FATF GREY LIST
19, Feb 2020
Prelims level : International Relations & Organizations. Mains level : GS-II Important International Institutions, Agencies and fora- their Structure, Mandate.
Why in News?
- The International Co-operation Review Group (ICRG) of the Financial Action Task Force (FATF) recently recommended that Pakistan should be retained on the “Grey List”.
- The Financial Action Task Force (FATF) is an Inter-Governmental Body established in 1989 during the G7 Summit in Paris.
- The objectives of the FATF are to set standards and promote effective implementation of legal, regulatory and operational measures for combating money laundering, terrorist financing and other related threats to the integrity of the international financial system.
- Its Secretariat is located at the Organisation for Economic Cooperation and Development (OECD) headquarters in Paris.
- Member Countries: As of 2019, it consists of thirty-seven member jurisdictions. India is one of the members.
- FATF has Two Lists:
- Grey List: Countries that are considered safe haven for supporting terror funding and money laundering are put in the FATF grey list. This inclusion serves as a warning to the country that it may enter the blacklist.
- Black List:Countries known as Non-Cooperative Countries or Territories (NCCTs) are put in the blacklist. These countries support terror funding and money laundering activities. The FATF revises the blacklist regularly, adding or deleting entries.

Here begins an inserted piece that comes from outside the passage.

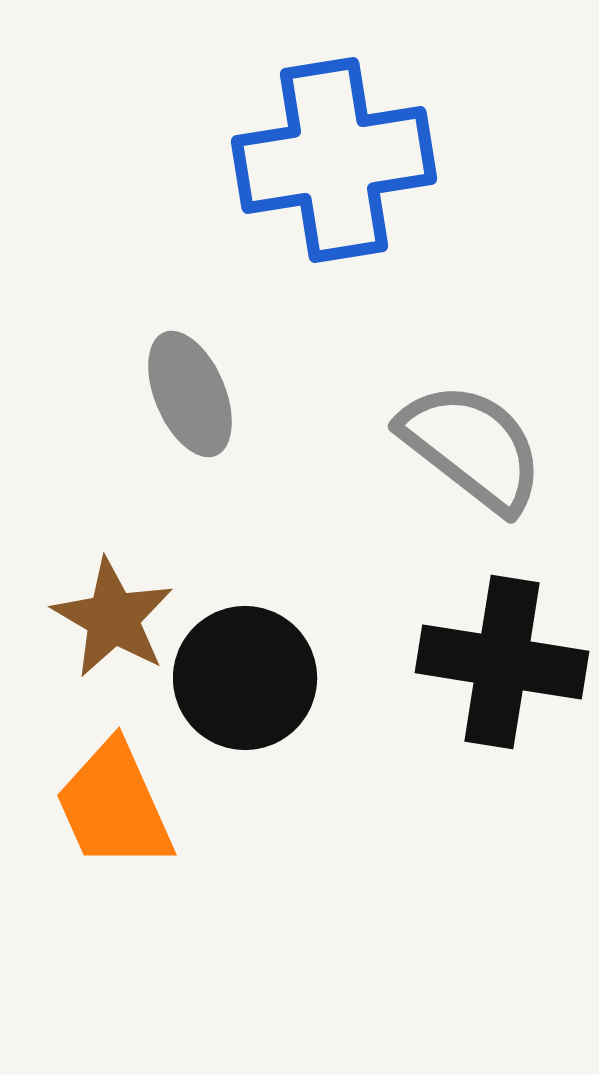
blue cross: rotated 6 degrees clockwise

- The FATF Plenary is the decision-making body of the FATF. It meets three times per year.
FATF and Pakistan:
- Pakistan was placed on the grey list by the FATF in June 2018 and was given a 27 point plan of action to complete by October 2019, or face the risk of being placed on the black list with Iran and North Korea.

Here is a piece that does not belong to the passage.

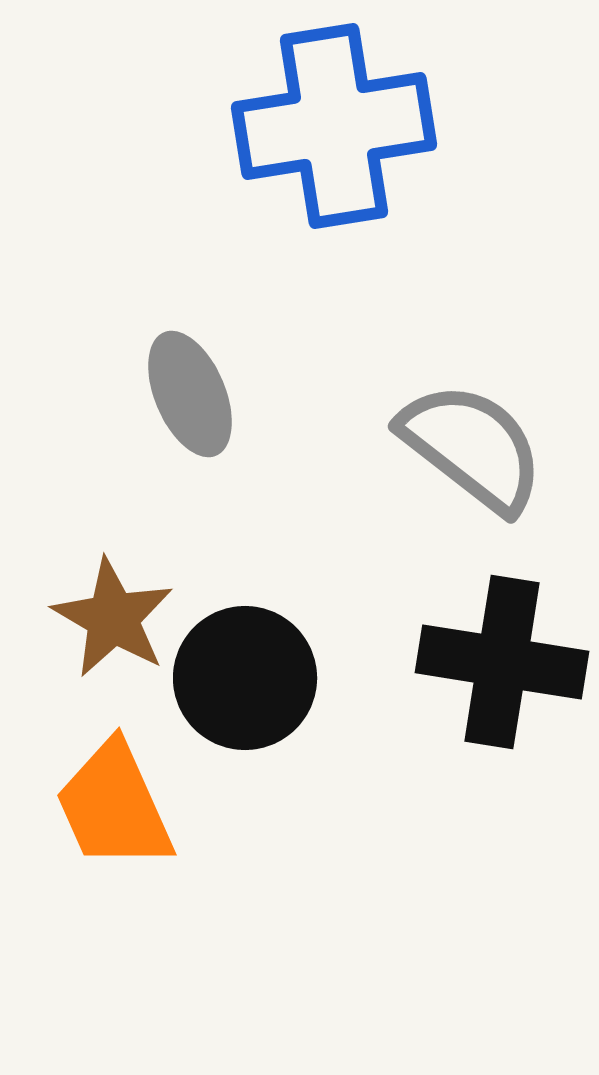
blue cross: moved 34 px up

- Pakistan was previously placed on the FATF’s grey list in February 2012, and had been removed from the grey list in February 2015 after it passed a National Action Plan (NAP) to deal with terrorism after the Peshawar School massacre in December 2014.
- It was placed under severe restrictions in the years 2008-2012.
- Now due to its failure to completely implement the 27-point action plan to check terror financing Pakistan has been retained in the FATF’s Grey list.
- The FATF noted the insufficiency of Pakistan’s implementation as “serious concerns”.
- The main purpose behind the decision is to not punish rather than incentivise, to make the required changes and make them faster.
What are the impacts on Pakistan?
- By remaining on the “Grey List”, it would be difficult for Pakistan to get financial aid from the International Monetary Fund (IMF), World Bank and European Union, making its financial condition more precarious.
- However, there are no immediate implications for the recent $6 billion loan negotiated with the IMF that is to be disbursed over the next three years.
- The country is facing a number of economic challenges with its economy expected to grow at 3.3 % in 2019 and 2.6% in 2020, according to IMF.
- Inflation is set to touch 7.3% in 2019, up from 3.9% in 2018, and rise to 13% in 2020.
- Fiscal deficit is projected at 7.1% of GDP in 2020, the highest in the last seven years.